Io fiero membro del “clan dei terrestri”, modestamente, in 9”58’ tiro su la zip dei
pantaloni, lavo le mani, e via con lo sciaccuone. Vivendo, comunque e nonostante
tutto, nel perenne incubo di farla fuori dalla tazza. Lui dall’alto dei suoi 196 cm per
86 Kg (il foppapedretti con le ruote) si prende il mondo a 23 anni e visto che avanza
un po’ di tempo ti spara la posa spocchiosa mentre gli avversari ancora sbuffano alla
ricerca del loro millesimo in meno. Vivendo, comunque e nonostante tutto, nella
perenne frenesia di infrangere la barriera del suono.

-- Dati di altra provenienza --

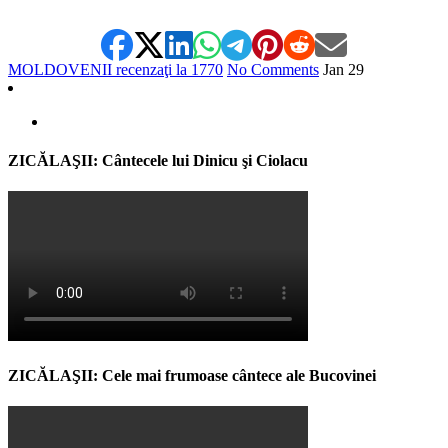
MOLDOVENII recenzaţi la 1770
No Comments
Jan
29
ZICĂLAŞII: Cântecele lui Dinicu şi Ciolacu
ZICĂLAŞII: Cele mai frumoase cântece ale Bucovinei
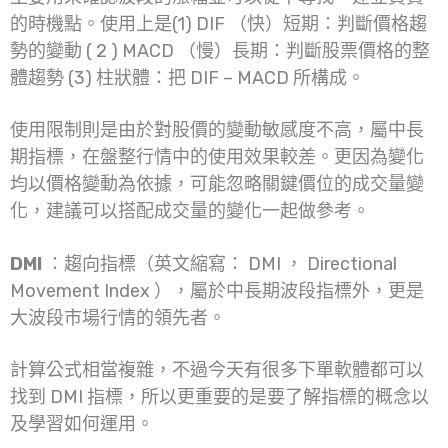
的時機點。使用上是(1) DIF （快）短期：判斷價格趨
勢的變動 ( 2 ) MACD （慢）長期：判斷股票價格的整
體趨勢 (3) 柱狀體：把 DIF – MACD 所構成。
使用限制則是由於對股價的變動敏感度不高，屬中長
期指標，在盤整行情中的使用效果較差。更因為變化
均以價格變動為依據，可能忽略關鍵價位的成交量變
化，建議可以搭配成交量的變化一起做參考。
DMI
：趨向指標（英文縮寫： DMI ， Directional
Movement Index ），屬於中長期波段指標外，更是
大波段市場行情的領先者。
計算公式相當複雜，不過今天有很多下單軟體都可以
找到 DMI 指標，所以更重要的是要了解指標的概念以
及學習如何運用。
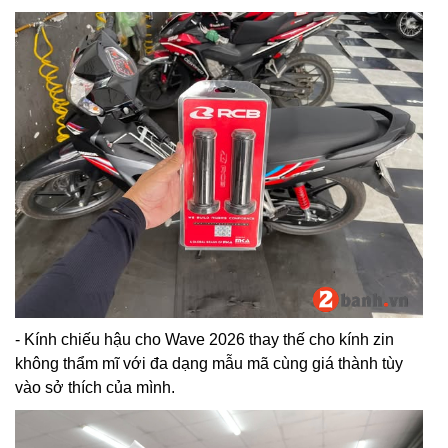
- Kính chiếu hậu cho Wave 2026 thay thế cho kính zin
không thẩm mĩ với đa dạng mẫu mã cùng giá thành tùy
vào sở thích của mình.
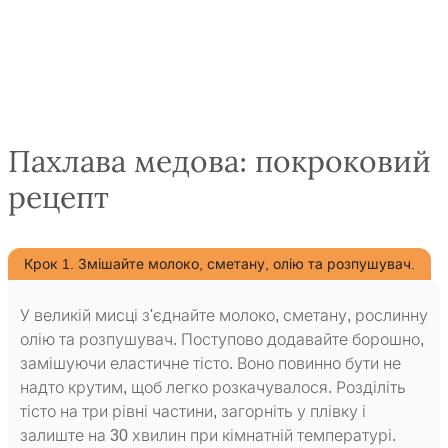
Пахлава медова: покроковий
рецепт
Крок 1. Змішайте молоко, сметану, олію та розпушувач.
У великій мисці з'єднайте молоко, сметану, рослинну
олію та розпушувач. Поступово додавайте борошно,
замішуючи еластичне тісто. Воно повинно бути не
надто крутим, щоб легко розкачувалося. Розділіть
тісто на три рівні частини, загорніть у плівку і
залиште на 30 хвилин при кімнатній температурі.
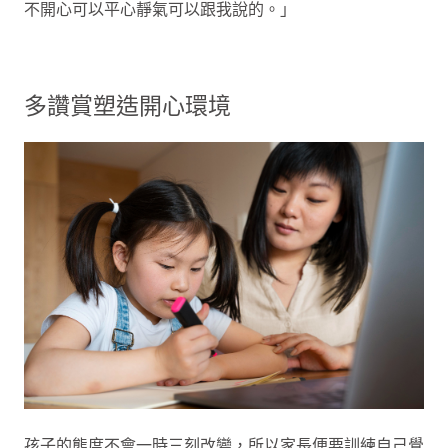
不開心可以平心靜氣可以跟我說的。」
多讚賞塑造開心環境
孩子的態度不會一時三刻改變，所以家長便要訓練自己覺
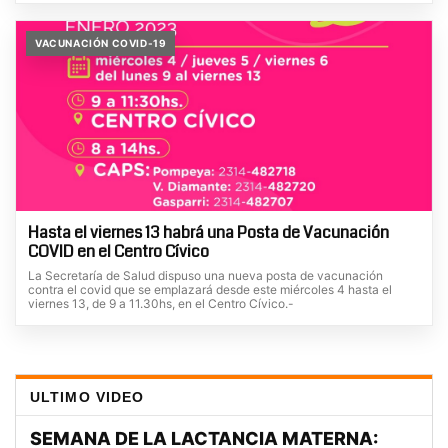
VACUNACIÓN COVID-19
Hasta el viernes 13 habrá una Posta de Vacunación
COVID en el Centro Cívico
La Secretaría de Salud dispuso una nueva posta de vacunación
contra el covid que se emplazará desde este miércoles 4 hasta el
viernes 13, de 9 a 11.30hs, en el Centro Cívico.-
ULTIMO VIDEO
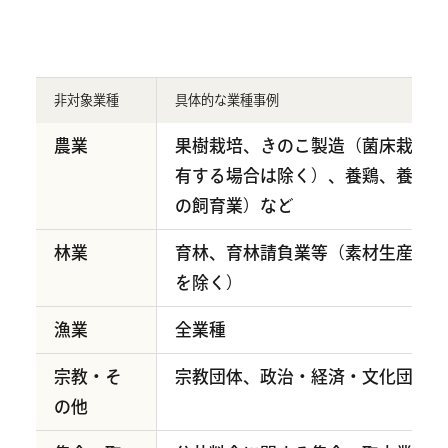
非対象業種
具体的な業種事例
農業
果樹栽培、きのこ製造（菌床栽培方
有する場合は除く）、養鶏、養豚、
の飼育業）など
林業
育林、育林請負業等（素材生産およ
を除く）
漁業
全業種
宗教・そ
宗教団体、政治・経済・文化団体 
の他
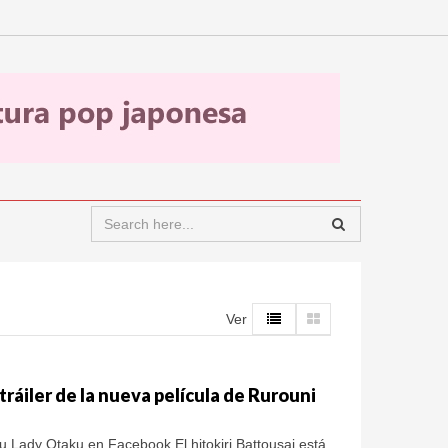
Ver
ráiler de la nueva película de Rurouni
Lady Otaku en Facebook El hitokiri Battousai está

Nativo di Trelawny, autentico scioglilingua più che città, Usain indossa orgoglioso la
casacca gialla della sua Giamaica, e guai a dire che attira i moscerini, perché non lo
prenderanno mai. Da piccolo lavorava nel suo paesino dove ancora valeva
l’equazione nero uguale schiavo. Poco male perché è nei campi di canna da
zucchero che l’acerrimo nemico degli autovelox incontra l’amore della sua vita: la
corsa. Ebbene in quello sport l’equazione cambia: nero equivale a vincente.
Quando lo vedevano sfrecciare a tutto gas in paese gli domandavano: “Ma dove vai?”.
Lui metteva la freccia e rispondeva: “Che importa dove vado. Sto correndo non vedi?”.